Women are the minority in the UK start-ups. 33 per cent said they had none or only one female colleague on staff, and 65 per cent admitted women were underrepresented in their firms. Worryingly, the majority of women in start-ups are in the low impact positions such as office management and manning the reception. Only one-third were employed in software or tech development.

Our panel tried to get to the bottom of why this number is so low and how we could fix it. It was a heated debate (you can see the transcript here), led by Cate Sevilla of BitchBuzz with Sophie Cox of Worldeka, Leisa Reichelt of Disambiguity and Nacera Benfedda of Viadeo, with a brief appearance from Milo Yiannopoulos of The Daily Telegraph.

The answer: one hour is not enough to sort this out. There was no general consensus. We agreed that there may be several reasons behind the current situation including gender inequality, culture, lack of female role models and female VCs.

Personally, and that’s possibly because I spent five years doing sociological research on similar subjects, I believe it’s a cultural issue. It’s true, tech is a women-friendly industry – we are liberal and offer flexible working hours. Yet, I don’t see young girls queuing up to be the next Gina Bianchini. Can we have ‘balance in tech’? Sure, perhaps in 50 years, just when we are hitting the equal numbers of men and women in the government. Once again, it will all come down to education.

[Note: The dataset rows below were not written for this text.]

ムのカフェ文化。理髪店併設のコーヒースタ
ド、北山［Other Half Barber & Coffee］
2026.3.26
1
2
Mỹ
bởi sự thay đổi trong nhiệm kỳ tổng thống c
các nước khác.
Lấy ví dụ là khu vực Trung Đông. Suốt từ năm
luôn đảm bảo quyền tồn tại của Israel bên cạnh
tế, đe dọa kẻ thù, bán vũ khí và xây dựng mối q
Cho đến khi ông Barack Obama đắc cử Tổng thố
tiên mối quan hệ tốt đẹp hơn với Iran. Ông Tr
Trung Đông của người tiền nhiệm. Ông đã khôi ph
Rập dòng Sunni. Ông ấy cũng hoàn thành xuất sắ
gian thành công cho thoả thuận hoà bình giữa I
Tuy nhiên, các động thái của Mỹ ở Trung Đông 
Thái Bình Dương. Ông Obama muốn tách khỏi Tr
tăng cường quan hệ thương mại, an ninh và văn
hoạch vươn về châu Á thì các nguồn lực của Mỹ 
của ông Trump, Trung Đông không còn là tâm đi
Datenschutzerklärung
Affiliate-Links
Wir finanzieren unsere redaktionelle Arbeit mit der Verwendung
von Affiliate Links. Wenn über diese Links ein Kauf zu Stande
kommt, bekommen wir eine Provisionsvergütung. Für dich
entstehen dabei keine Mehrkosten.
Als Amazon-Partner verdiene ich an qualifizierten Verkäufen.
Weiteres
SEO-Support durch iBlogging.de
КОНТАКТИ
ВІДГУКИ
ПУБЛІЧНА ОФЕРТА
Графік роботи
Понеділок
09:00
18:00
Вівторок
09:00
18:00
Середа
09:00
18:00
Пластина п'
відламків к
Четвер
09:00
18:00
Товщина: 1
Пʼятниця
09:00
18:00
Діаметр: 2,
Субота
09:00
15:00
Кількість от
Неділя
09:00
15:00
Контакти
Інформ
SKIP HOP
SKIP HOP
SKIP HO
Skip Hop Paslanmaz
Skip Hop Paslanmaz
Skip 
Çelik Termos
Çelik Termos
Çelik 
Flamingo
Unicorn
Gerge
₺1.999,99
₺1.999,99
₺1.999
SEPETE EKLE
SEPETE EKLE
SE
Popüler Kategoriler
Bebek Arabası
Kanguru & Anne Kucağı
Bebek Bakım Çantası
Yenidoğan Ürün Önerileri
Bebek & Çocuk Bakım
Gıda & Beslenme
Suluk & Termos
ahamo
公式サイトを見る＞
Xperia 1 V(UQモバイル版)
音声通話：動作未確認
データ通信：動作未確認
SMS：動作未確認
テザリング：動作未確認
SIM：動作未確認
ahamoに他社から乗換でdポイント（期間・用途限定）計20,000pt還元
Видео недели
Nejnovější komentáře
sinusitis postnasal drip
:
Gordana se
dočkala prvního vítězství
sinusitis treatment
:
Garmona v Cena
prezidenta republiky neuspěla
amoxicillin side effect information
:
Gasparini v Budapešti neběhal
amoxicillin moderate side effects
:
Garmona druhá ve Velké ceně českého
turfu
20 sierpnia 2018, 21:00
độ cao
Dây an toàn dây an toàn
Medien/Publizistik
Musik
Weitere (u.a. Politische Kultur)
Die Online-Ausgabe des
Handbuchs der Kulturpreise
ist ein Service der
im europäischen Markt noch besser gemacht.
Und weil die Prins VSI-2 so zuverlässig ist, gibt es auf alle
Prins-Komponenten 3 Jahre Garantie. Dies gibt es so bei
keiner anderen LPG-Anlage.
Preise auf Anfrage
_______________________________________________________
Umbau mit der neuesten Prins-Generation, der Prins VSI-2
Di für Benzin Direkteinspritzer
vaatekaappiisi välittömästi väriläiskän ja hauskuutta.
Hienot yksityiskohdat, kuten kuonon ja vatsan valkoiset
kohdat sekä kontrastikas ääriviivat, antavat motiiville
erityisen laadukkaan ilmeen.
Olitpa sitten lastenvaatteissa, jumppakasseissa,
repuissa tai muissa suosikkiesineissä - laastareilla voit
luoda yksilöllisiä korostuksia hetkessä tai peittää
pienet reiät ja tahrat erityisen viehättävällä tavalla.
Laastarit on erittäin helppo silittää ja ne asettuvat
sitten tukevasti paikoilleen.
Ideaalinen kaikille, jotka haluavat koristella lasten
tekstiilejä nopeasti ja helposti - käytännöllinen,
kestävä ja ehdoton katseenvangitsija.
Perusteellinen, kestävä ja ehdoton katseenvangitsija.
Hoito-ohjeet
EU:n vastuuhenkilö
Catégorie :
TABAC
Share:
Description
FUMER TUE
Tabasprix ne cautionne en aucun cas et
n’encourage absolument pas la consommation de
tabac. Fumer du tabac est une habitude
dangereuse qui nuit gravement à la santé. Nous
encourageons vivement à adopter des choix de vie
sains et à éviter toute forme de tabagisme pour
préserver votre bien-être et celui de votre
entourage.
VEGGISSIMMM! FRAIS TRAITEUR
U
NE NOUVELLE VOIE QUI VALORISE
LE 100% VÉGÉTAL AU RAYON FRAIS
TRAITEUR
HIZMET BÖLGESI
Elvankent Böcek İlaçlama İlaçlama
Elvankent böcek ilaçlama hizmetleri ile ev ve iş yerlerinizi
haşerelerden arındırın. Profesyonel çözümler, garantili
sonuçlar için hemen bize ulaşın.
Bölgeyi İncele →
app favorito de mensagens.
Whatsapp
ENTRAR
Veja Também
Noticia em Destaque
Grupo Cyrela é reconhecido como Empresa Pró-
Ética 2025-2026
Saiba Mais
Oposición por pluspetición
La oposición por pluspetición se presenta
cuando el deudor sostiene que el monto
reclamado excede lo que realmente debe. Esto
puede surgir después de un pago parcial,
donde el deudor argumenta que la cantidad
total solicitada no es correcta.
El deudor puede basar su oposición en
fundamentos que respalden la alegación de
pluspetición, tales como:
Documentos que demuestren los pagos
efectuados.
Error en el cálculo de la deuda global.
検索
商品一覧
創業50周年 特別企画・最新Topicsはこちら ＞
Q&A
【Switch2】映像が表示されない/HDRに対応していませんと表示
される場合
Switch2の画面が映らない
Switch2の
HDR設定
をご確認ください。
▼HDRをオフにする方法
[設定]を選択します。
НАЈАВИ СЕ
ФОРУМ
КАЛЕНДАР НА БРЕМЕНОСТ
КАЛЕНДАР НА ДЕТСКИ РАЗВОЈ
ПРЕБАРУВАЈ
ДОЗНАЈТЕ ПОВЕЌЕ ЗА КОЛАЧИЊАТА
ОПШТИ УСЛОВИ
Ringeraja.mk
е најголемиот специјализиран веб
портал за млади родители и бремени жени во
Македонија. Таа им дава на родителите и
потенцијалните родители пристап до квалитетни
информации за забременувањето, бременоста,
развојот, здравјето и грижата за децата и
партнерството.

Silicon Stilettos / Wendy Tan White

How do we get more women in tech? As many people have said it comes down to exposure, education and changing media portrayal. If you believed an industry was ‘unsexy’, ‘geeky’ and male dominated. Why would you aspire to working there as a young woman…. At school, I had an extremely enthusiastic maths/IT teacher, she really encouraged me to study computer science at uni rather than natural sciences or something deemed traditional for girls to study. Perhaps it was the one good thing about being at a girls grammar school, we all believed there was nothing we shouldn’t or couldn’t do. My friends at school still thought I was a little crazy wanting to study computer science, ‘Isn’t it dull?’… I’ve worked in manufacturing, finance and tech businesses and I’ve personally found the tech industry the most supportive. I’ve been equally supported by men and women and I love the fast pace, appetite for change and can do attitude of it’s communities.

BitchBuzz / Cate

“…There are also men out there – many of whom I met yesterday – that do acknowledge that this is a problem, and are willing to speak up about it. I have to tell you, being in a room filled with geeky men who were even acknowledging that, hell yes, we do need more women in tech was fucking amazing. I hit some sort of Geek-Guy-Tech-High. Having guys take the microphone and stand up for women in tech had me so blissed out I didn’t even know what to do with myself. And, the fact that Mike Butcher would even organize and have a panel of this nature at a major start-up event says a lot in itself. (Huge fucking high-five to Mike!)

At the end of the day, I’m thankful that Paul Walsh and then Milo Yiannopoulos agreed to be on this panel, and that they both took the time to blog about it. I mean, your views on women in tech are heinous and are exactly why things in tech for women suck sometimes – but at least you get people talking about it. We had a room full of people talking about getting more women in tech start-ups. People were debating about it on Twitter. The blogosphere has boomed with pieces about our panel and about women in technology.

This is a great step. Even if we can’t all agree – the conversation is what’s important. It’s putting the spotlight on these issues, whether you even think it’s an *issue* or not.

We’re getting coverage, we’re getting people thinking about it, and that is exactly what needs to happen.

Huge thank you from BitchBuzz to Milo, all our panellists, Mike Butcher, Petra Johanssen, Rassami Hok Ljungberg and the entire team.